── DATASET EXCERPTS
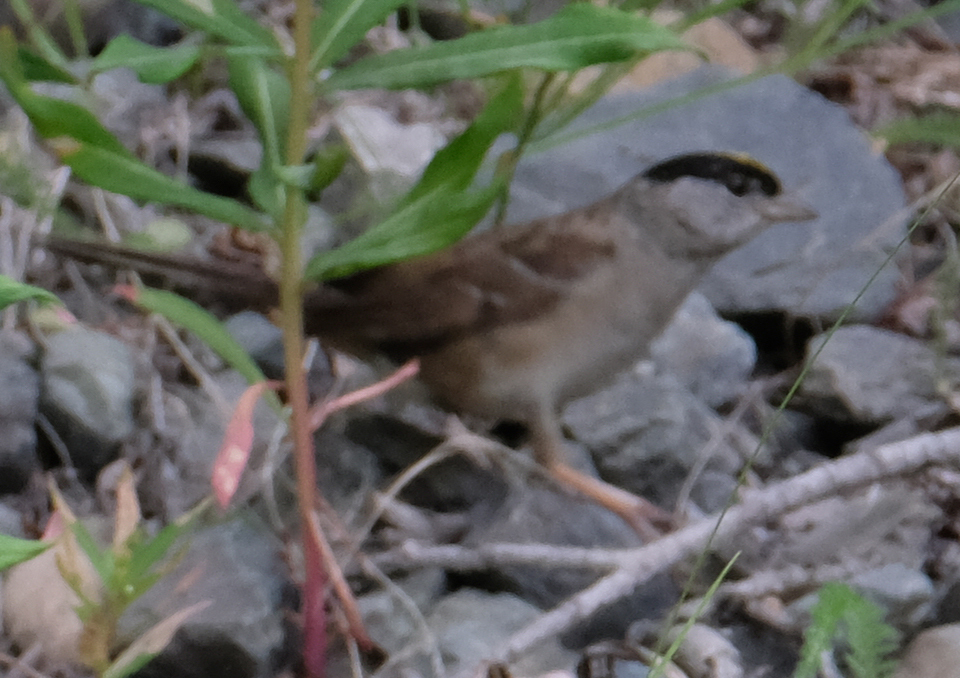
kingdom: Animalia
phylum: Chordata
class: Aves
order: Passeriformes
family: Passerellidae
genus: Zonotrichia
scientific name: Zonotrichia atricapilla
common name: Golden-crowned sparrow
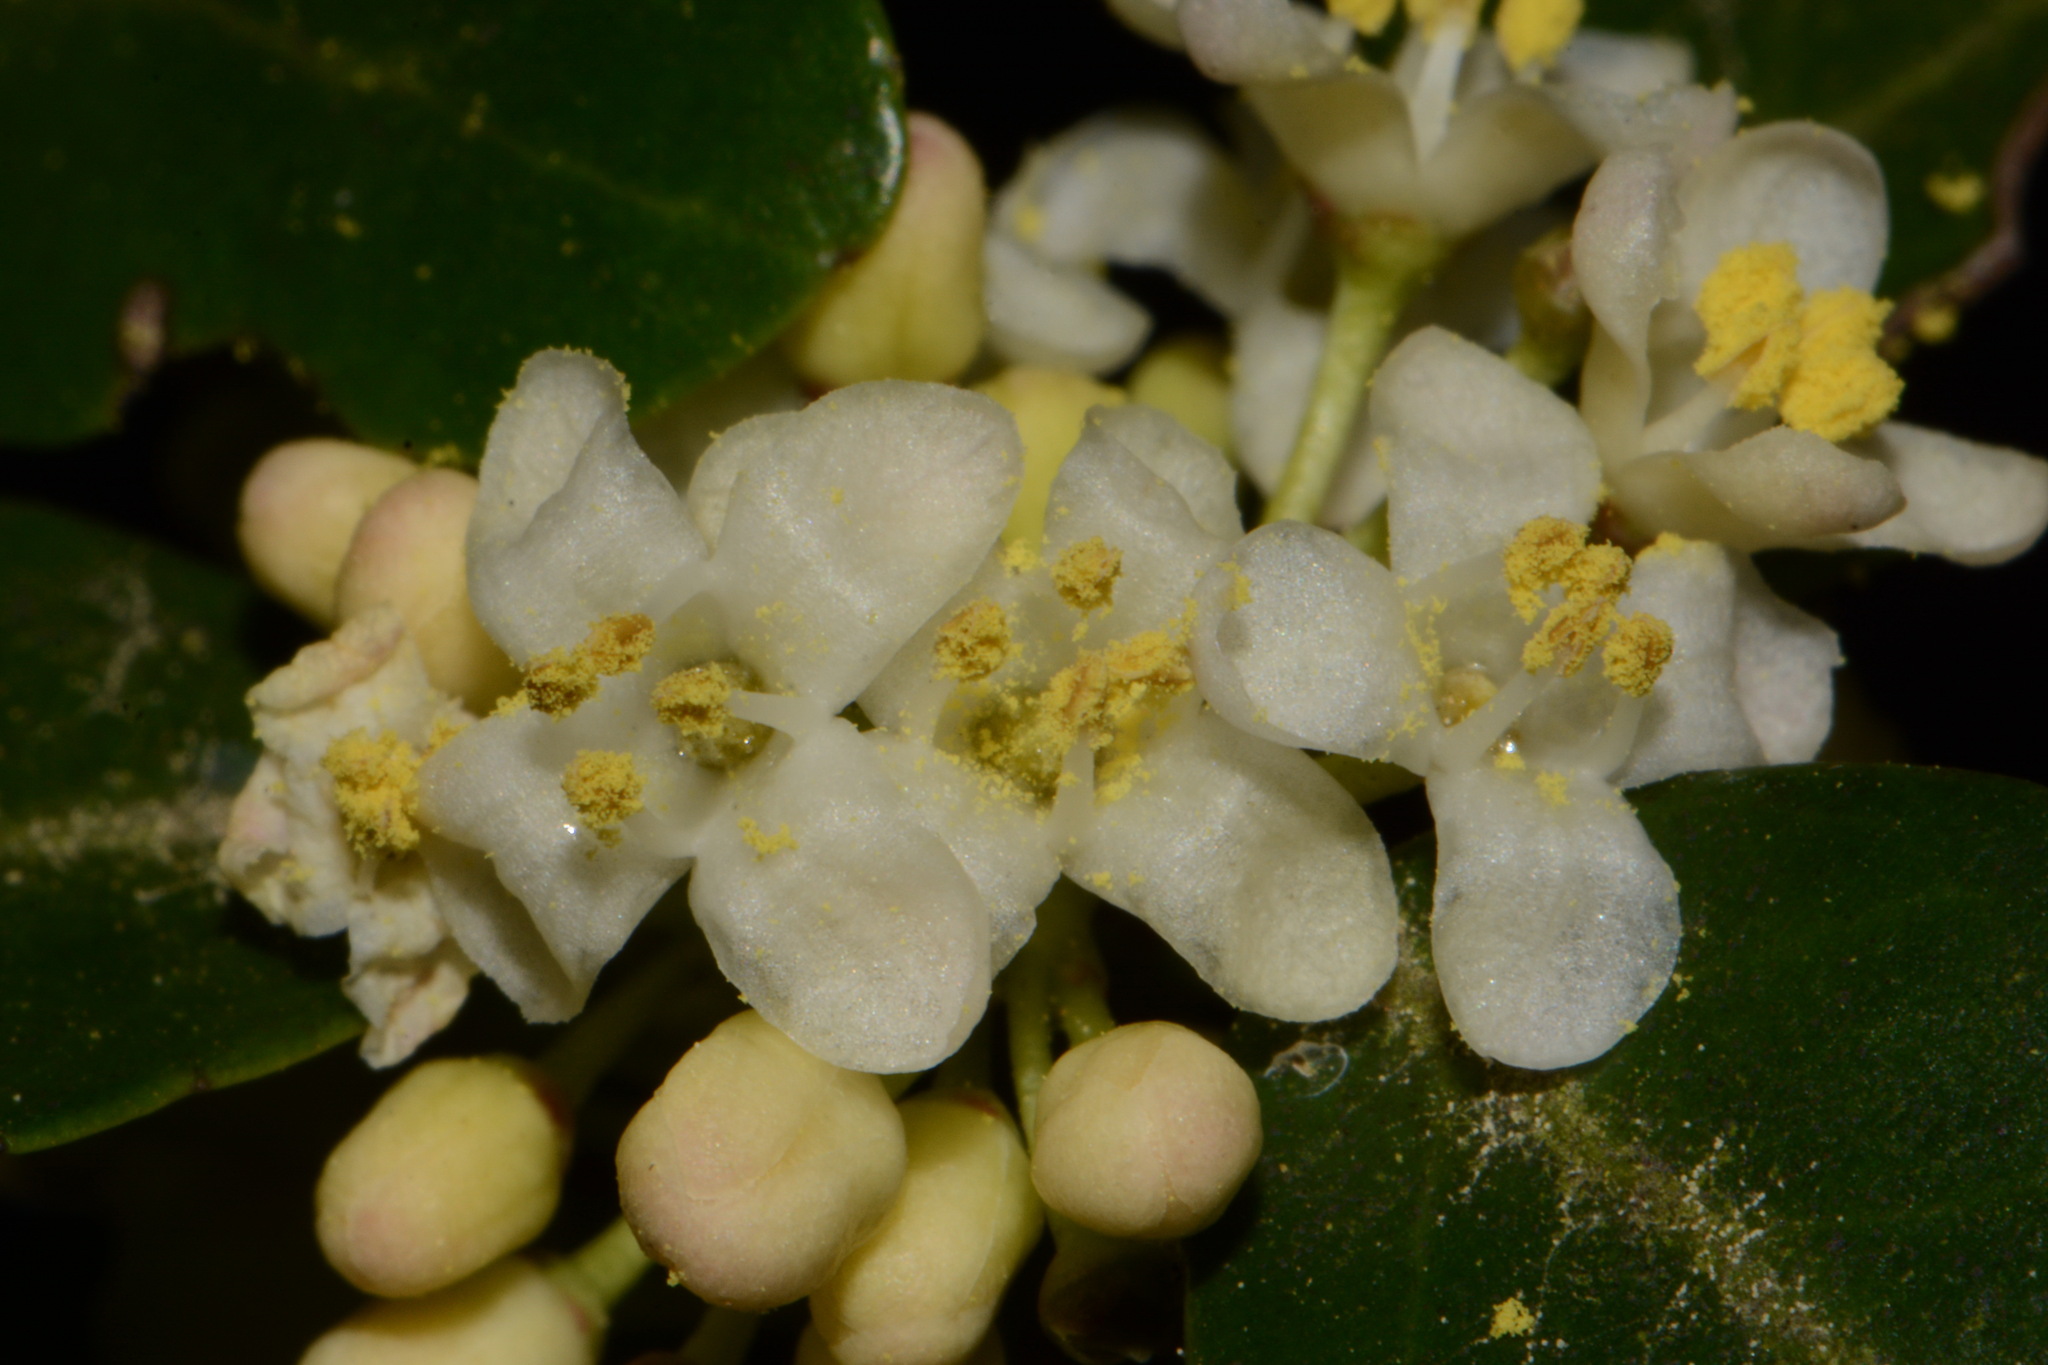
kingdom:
────
■ YOUR GOAL: Reproduce every line of text in the entries above word for word, omitting the pictures.

■ REPLY:
kingdom: Animalia
phylum: Chordata
class: Aves
order: Passeriformes
family: Passerellidae
genus: Zonotrichia
scientific name: Zonotrichia atricapilla
common name: Golden-crowned sparrow
kingdom:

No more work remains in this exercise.